Disable NAT mode and creat route LAN to WAN

Allow forwarding from WAN to LAN and disabling Masquerading would be my guess.
Though the wan looks configured right as it is.(except the Masquerading)

Also I'm not familiar with MSS clamping, but I've heard that it can bring some problems with it.

I tried all these things but got no answer

Did you try to ping an address or how did you test?

1 Like

Yes, I tested and checked with tcpdump
But I do not understand where the problem comes from and in which part there is a problem
Basically I have to send my requests to the isp network with ip 94.x.x.x without nat
When nat is disabled I manually create the root bye
How do I route Lan to wan ?

Can you do a traceroute and post the result?

1 Like

Tracing route to over a maximum of 30 hops

  1    <1 ms    <1 ms    <1 ms  openwrt.lan [94.x.x.153]
  2    29 ms   200 ms     *
  3    29 ms    33 ms    25 ms
  4    51 ms    53 ms    57 ms
  5     *        *        *     Request timed out.
  6     *     ^C

Is this with Masquerading enabled?

1 Like

Yes exactly

If disable not respond after lan ip

And do you reach in the end, with masquerading enabled?

1 Like

No timeout until the end
In both cases

If masq is active when I sent the trace, if it is not, it will be out after lan timeout

I can think of the following problems.

  1. When you deactivate Masquerading you have to allow forwarding from WAN to LAN which might be an issue
  2. Your ISP has a firewall at hop 6 which is blocking stuff
  3. The route to your public subnet is unknown

Can you make a traceroute with the forwarding from wan to lan and masquerading disabled?

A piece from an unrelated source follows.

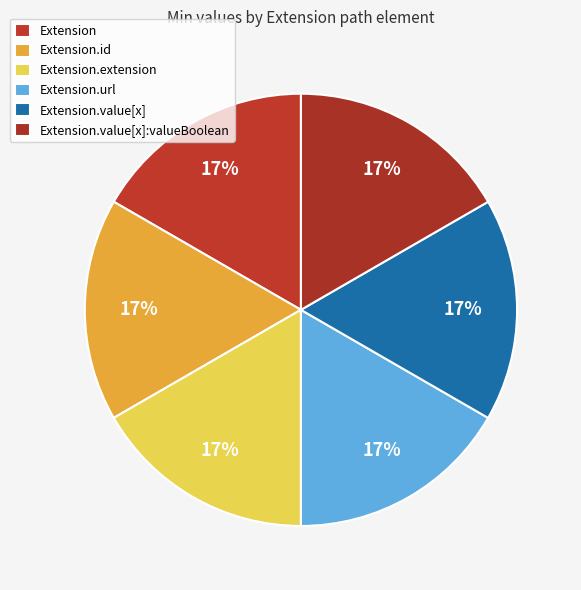

Count the number of slices in the pie.

6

Also I can test if I can reach your router (subnet), if you are comfortable with sharing your public IP with me (via Private Message).


I'm wondering about:

  • reverse path filtering
  • DHCP proxy-ing
  • ARP proxy and nd proxy
  • Masquerade vs SNAT
  • /32 interface assignments.

The described intended setup is very similar to what folks do with odhcpd and IPv6; when their ISP gives them as many /64 as they have hosts requesting those IPs, but people want all their traffic to go through a router. ISP sees all the IPs as being on the router, router knows where they actually are. Then you complicate it further with dynamically allocated IPs, and firewalls and the fact you're using ipv4 that supports a limited number of IPs.


I did not get you
Do you know where the problem comes from and what exactly should I do?

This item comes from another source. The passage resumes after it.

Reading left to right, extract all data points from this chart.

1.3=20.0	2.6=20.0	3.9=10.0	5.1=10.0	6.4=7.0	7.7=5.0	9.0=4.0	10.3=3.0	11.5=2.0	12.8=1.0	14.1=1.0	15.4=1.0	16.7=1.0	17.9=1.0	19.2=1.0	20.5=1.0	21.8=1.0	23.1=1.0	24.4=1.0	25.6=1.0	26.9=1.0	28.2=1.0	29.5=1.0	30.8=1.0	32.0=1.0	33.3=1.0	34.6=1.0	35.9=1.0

I agree with @ASFP . next step should definitely be to check if ISP is forwarding packets to you correctly.

run $ tcpdump -ni eth0.2 icmp or arp on the router (after installing tcpdump if you haven't already) and wait for it to show you ping packets coming in. While waiting ping one or several of your public IPs e.g. from your phone over LTE to see if they're coming in.

If your ISP is giving you a /32 via dhcp - this is a scheme to save IPV4 addresses.

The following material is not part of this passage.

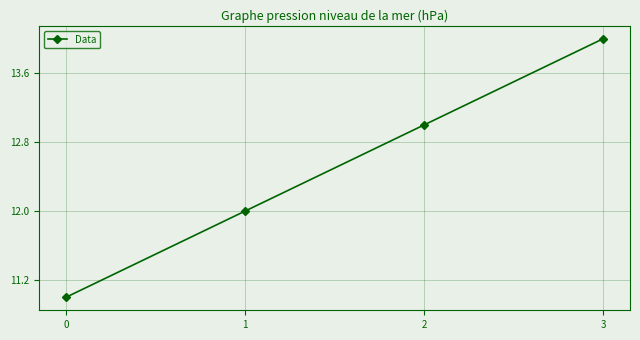

True or false: there are more than 2 points higher than both neighbors.

False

The IP given to you will be the IP you're meant to configure on your end, the broadcast address should be your own ip, the netmask will be (/32 basically) and the gateway will be the address of the other endpoint.
Additionally you'll need to have a route to the gateway upstream of your router ... because of the /32 - it's not on the same subnet, .. you'd do this by doing ip route add dev eth0.2 ... I think this may be done ok for you. .. because of that traceroute.

check tcpdump and check ping, if that works you can also check tcpdump on eth0.1 to see if your router is sending ping requests out on the lan interface ... and then whether the host on the lan interface is replying. (my point is there's 4 packets you should be able to capture going in/out/in/out of your router for a single ping request). .. check it, see where things are getting lost.


@komeilkma This is probably the problem. I tested it with a /24 network so i had a gateway in the same subnet. Beside my assumption with the routing error.

1 Like

Thank you very much, I will test now

1 Like

This is absolutely a misunderstanding. NAT is NOT a firewall, and the firewall still operates whether you use NAT or not. For example IPv6 gives you public IPs on LAN and still has a firewall.

This turns off your firewall and should not be done.

1 Like

So what should be done to solve this problem?